Após as revelações escandalosas dos
Panamá Papers têm sido múltiplas as declarações condenatórias dos esquemas
fraudulentos praticados com a cobertura dos paraísos fiscais.
Para uns, a questão resume-se a
procedimentos individuais eticamente condenáveis, visto que os paraísos fiscais
são legais; para outros, o problema é global e só globalmente pode ser
resolvido e assim se atira para um futuro mais do que incerto o que pode e deve
ser feito mesmo que a uma escala mais modesta.
A verdade é que, apesar de há muito se
saber da imensa fraude fiscal e do alto grau de impunidade com que empresas e
particulares fogem aos impostos e, mais geralmente, ao cumprimento das leis dos
países ou territórios onde operam, os passos dados para lhes por cobro têm sido
tímidos e ineficazes, continuando as grandes empresas a aproveitar ao máximo
uma forte competição entre os estados europeus em matéria de fiscalidade.
O segredo protege os mais poderosos que
pagam verdadeiras fortunas a intermediários para esconderem os seus
patrimónios, tanto os resultantes de negócios à partida lícitos, como de vias
criminosas. Não há sistema financeiro saudável que resista a tais práticas, as
desigualdades acentuam-se, os orçamentos dos estados ficam sob pressão e a democracia perde
terreno.
Interroga-se Piketty em “Panamá Papers:
Act now. Don’t wait for another crisis”, The Guardian on line de 9 de Abril na
versão de 11 de Abril, a razão pela qual, após 2008, os governos fizeram tão
pouco para combater a opacidade financeira, considerando que tal poderá
dever-se à confiança em que os Bancos Centrais pudessem evitar o colapso
financeiro recorrendo a mais emissão de moeda e assim deixando de lado a
preocupação com uma verdadeira reforma do sistema.
De nada serve pedir delicadamente aos
paraísos fiscais que cessem o seu mau comportamento, escreve Piketty que, como
em outras ocasiões, chama a atenção para a possibilidade de que uma iniciativa
que venha a surgir, partindo de quatro grandes países europeus – França,
Alemanha, Itália e Espanha – rompa com a actual situação: no seu entender, a
proposta de um novo tratado baseado na democracia e na justiça tributária,
centrado na adopção de um sistema de impostos comum, aplicável às grandes
empresas, forçaria outros países a seguirem o mesmo caminho.
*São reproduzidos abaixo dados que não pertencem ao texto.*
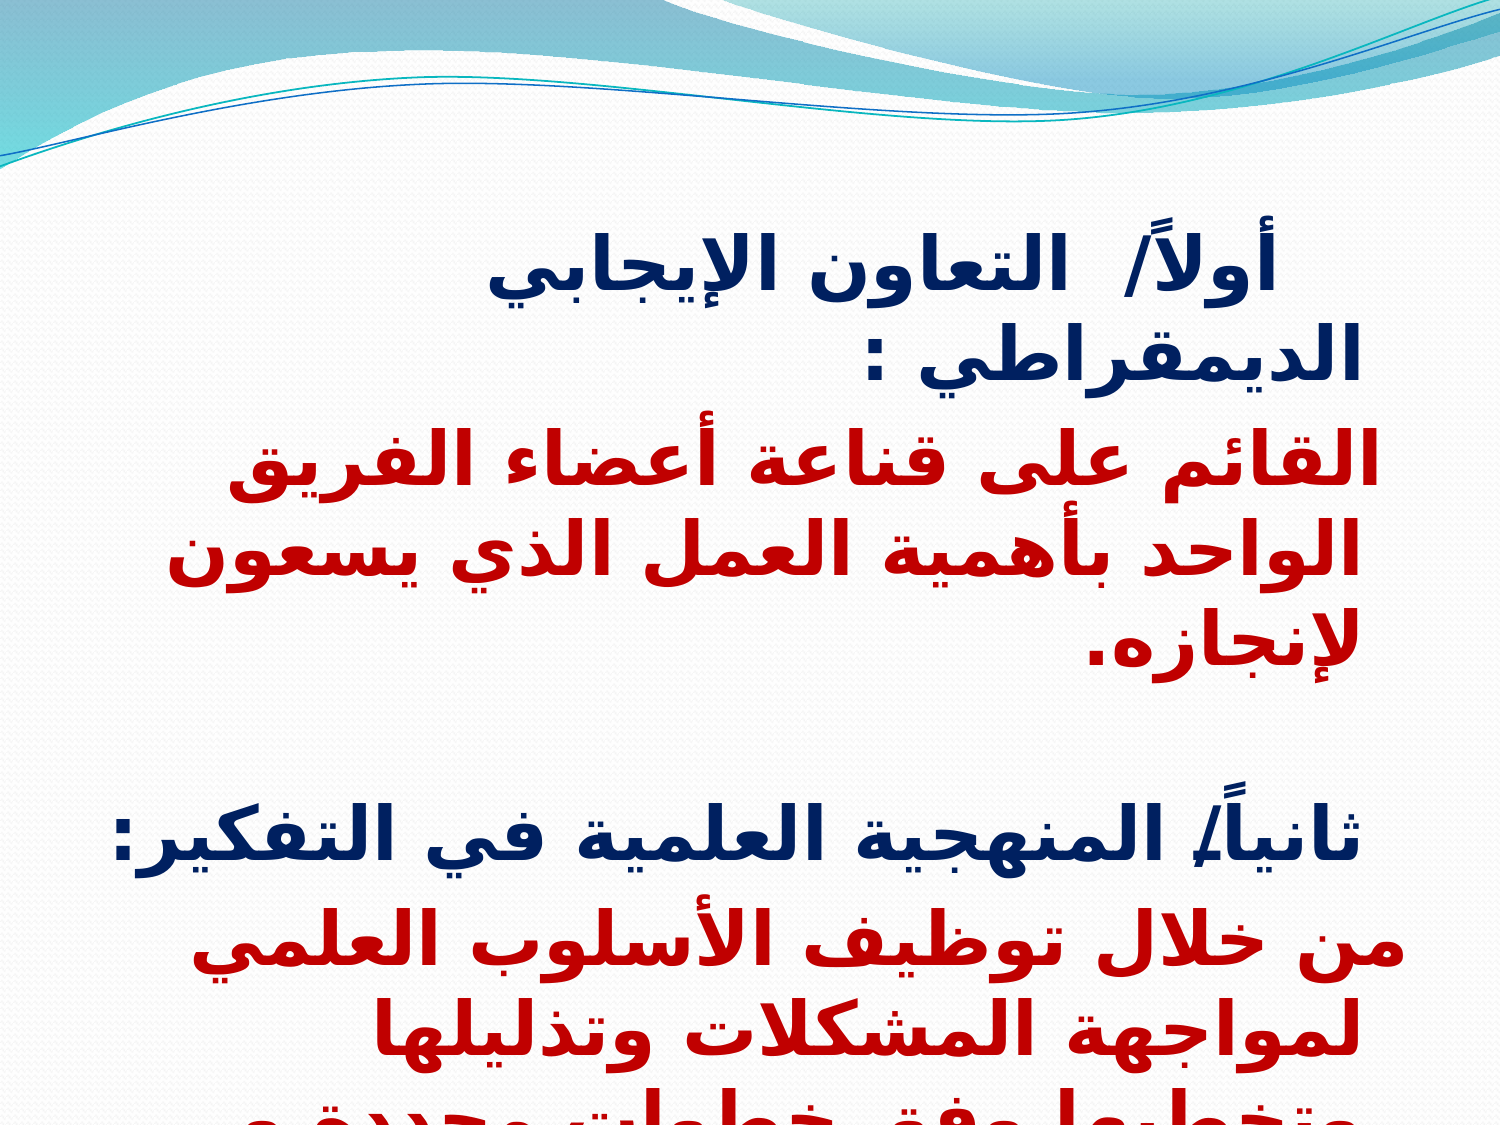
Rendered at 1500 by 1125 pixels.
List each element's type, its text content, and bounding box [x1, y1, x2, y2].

list أولاً/ التعاون الإيجابي الديمقراطي : القائم على قناعة أعضاء الفريق الواحد بأهمية العمل الذي يسعون لإنجازه. ثانياً/ المنهجية العلمية في التفكير: من خلال توظيف الأسلوب العلمي لمواجهة المشكلات وتذليلها وتخطيها وفق خطوات محددة و تجريب أساليب وطرائق جديدة. [75, 208, 1425, 1047]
Esta ideia, ainda que possa resolver
apenas uma parte dos problemas associados aos paraísos fiscais, previsivelmente
irá suscitar resistências fortes das empresas visadas e não entusiasmará os
governos da União Europeia que apoiam a necessidade do voto unânime para
alteração das regras em matéria fiscal.
Recordamos o que escreveu, em 2010 (1),
um ilustre economista, o Doutor José da Silva Lopes, pois as suas palavras
sintetizam o que nos deve nortear quando falamos de paraísos fiscais:
“os centros off-shore, que são em geral ao mesmo tempo
paraísos fiscais, não servem apenas para permitir a fuga aos impostos. Servem
também para que as instituições financeiras possam escapar às regulamentações
dos países industrializados”.
.....
”… não haverá reforma a sério do sistema financeiro à escala
internacional se não forem impostas condições apertadas aos centros off-shore e
aos paraísos fiscais quanto ao fornecimento, aos países de sede ou residência
das pessoas colectivas ou singulares que neles possuam activos, de todas as
informações relevantes sob o ponto de vista fiscal e da supervisão financeira”.
Por comportamentos individuais
desrespeitadores da ética, mas também por laxismo regulamentar e supervisão
inoperante, quantos prejuízos causaram a Portugal, no passado recente, as
instituições financeiras beneficiárias do secretismo oferecido pelos paraísos
fiscais?
Oxalá o caso dos Panamá Papers não seja
apenas mais um escândalo que o tempo se encarregará de fazer esquecer.
.
(1)
- O texto integral encontra-se em “As reformas dos sistemas de regulação e
supervisão dos sectores financeiros” páginas 51 a 62, da publicação do
Grupo Economia e Sociedade, “Crise e Regulação Financeira”, 2010.